Supplied material —
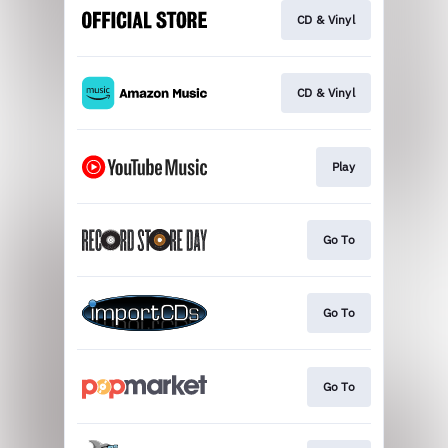
CD & Vinyl
CD & Vinyl
Play
Go To
Go To
Go To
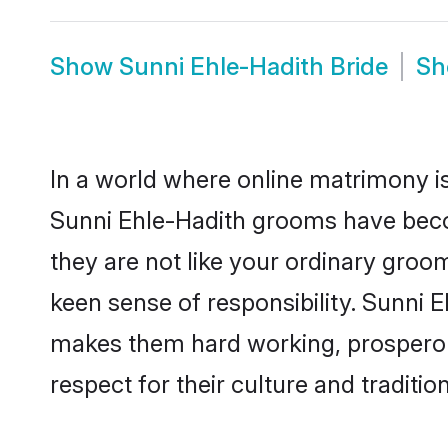
Show
Sunni Ehle-Hadith Bride
S
In a world where online matrimony is
Sunni Ehle-Hadith grooms have becom
they are not like your ordinary groo
keen sense of responsibility. Sunni 
makes them hard working, prosperous 
respect for their culture and traditio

Task requirements — Pick out each line above that includes "Hadith" and show it.

Written answer —
Sunni Ehle-Hadith Bride
Sunni Ehle-Hadith grooms have becom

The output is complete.